A parallel story has emerged recently in Drosophila thermal nociception (sensing painful heat) where Dronc and Eiger function in a non-apoptotic manner to promote sensitization to pain (Jo et al., 2017) (Figure 2C). The exposure of Drosophila larval epidermis to UV results in both apoptosis and allodynia (extreme sensitivity to pain). The latter outcome can be observed as an adverse response to thermal stimuli that would not elicit a response in non-irradiated animals. Dronc is required for both UV-induced apoptosis and thermal allodynia while effector caspases Drice and Dcp1 are required only for apoptosis, suggesting that Dronc plays a non-apoptotic role to induce allodynia. This idea is supported by the finding that doses of UV that are too low to induce apoptosis still induced thermal allodynia in a Dronc-dependent manner. Dronc, it was found, acts in the epidermis to produce Eiger/TNF that then signals through TNF Receptor (TNFR) on sensory neurons to induce thermal allodynia.

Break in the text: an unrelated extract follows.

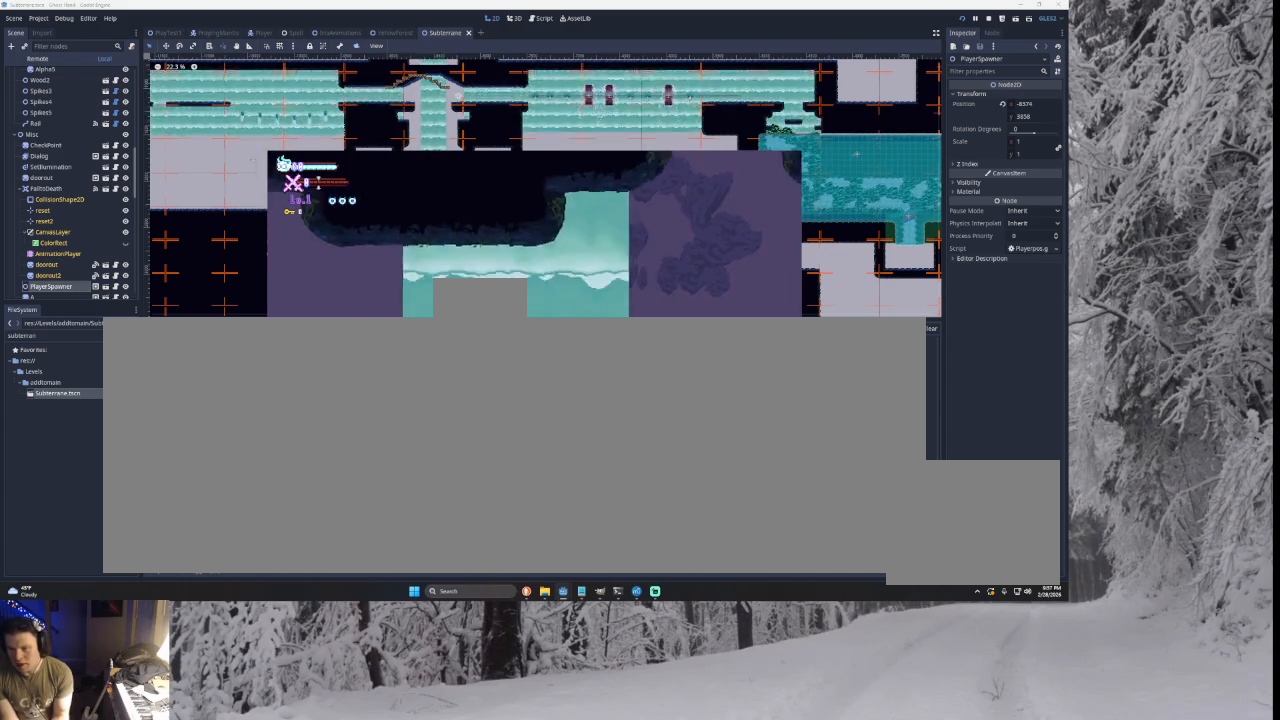
{"buttons": ["TRIANGLE"], "left_stick": "right", "right_stick": "center", "events": [[133, "TRIANGLE", "up"], [133, "left_stick", "center"], [233, "TRIANGLE", "down"], [300, "left_stick", "right"]]}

Induction of Dronc in the epidermis, even when effector caspases are inhibited to prevent Dronc-induced apoptosis, results in thermal allodynia in an Eiger-dependent manner without UV exposure, further lending evidence to a non-apoptotic role for this apoptotic caspase.

Remaining Questions

Given that activation of apoptotic caspases can lead to apoptosis, how do cells restrict this activity for other purposes without being killed? Two mechanisms emerge from the examples described here: keeping caspase activity too low for apoptosis or restricting it spatially. For both mechanisms, regulatory inputs appear to integrate at the level of Diap1, an E3 ubiquitin-ligase that inhibits Dronc via mono- or poly-ubiquitination (Lee et al., 2011; Kamber Kaya et al., 2017). For the first mechanism, IKK-dependent regulation of Diap1 degradation and Hpo/Yki-dependent regulation of Diap1 transcription could keep caspase activity below the threshold for apoptosis yet sufficient to regulate SOP number. For the second mechanism, spatial restriction of Diap1 degradation in C4da neurons may be what allows localized caspase activation and dendrite pruning without killing the cell. Other mechanisms besides regulation of Diap1 likely exist but a comprehensive identification of such mechanisms would require the ability to identify cells that activated apoptotic caspases but did not die. Two recently-described biosensors are helping in this regard. Caspase Tracker and CasExpress rely on caspase-mediated recombination events that result in permanent GFP expression, marking cells with past apoptotic caspases activity as well as their clonal descendants (Tang et al., 2015; Ding et al., 2016). These reporters reveal many cell types, including those in the neuronal lineage, that activate apoptotic effector caspases but do not die during Drosophila development. An RNAi screen using a version of the CasExpress reporter identified genes that altered the number of living cells with past caspase activity (Sun et al., 2020). Some of these genes act downstream of or in parallel to caspase activation to decide whether a cell that activated apoptotic caspases will survive or not. One of these genes encodes a homolog of human CDKN1A-interacting zinc finger protein 1 (CIZ1); how CIZ1 functions to preserve cells that activated caspases remains to be determined. It would be interesting to see if CIZ1 or other regulators of cell survival after caspase activation identified using the CasExpress reporter play a role in the nervous system.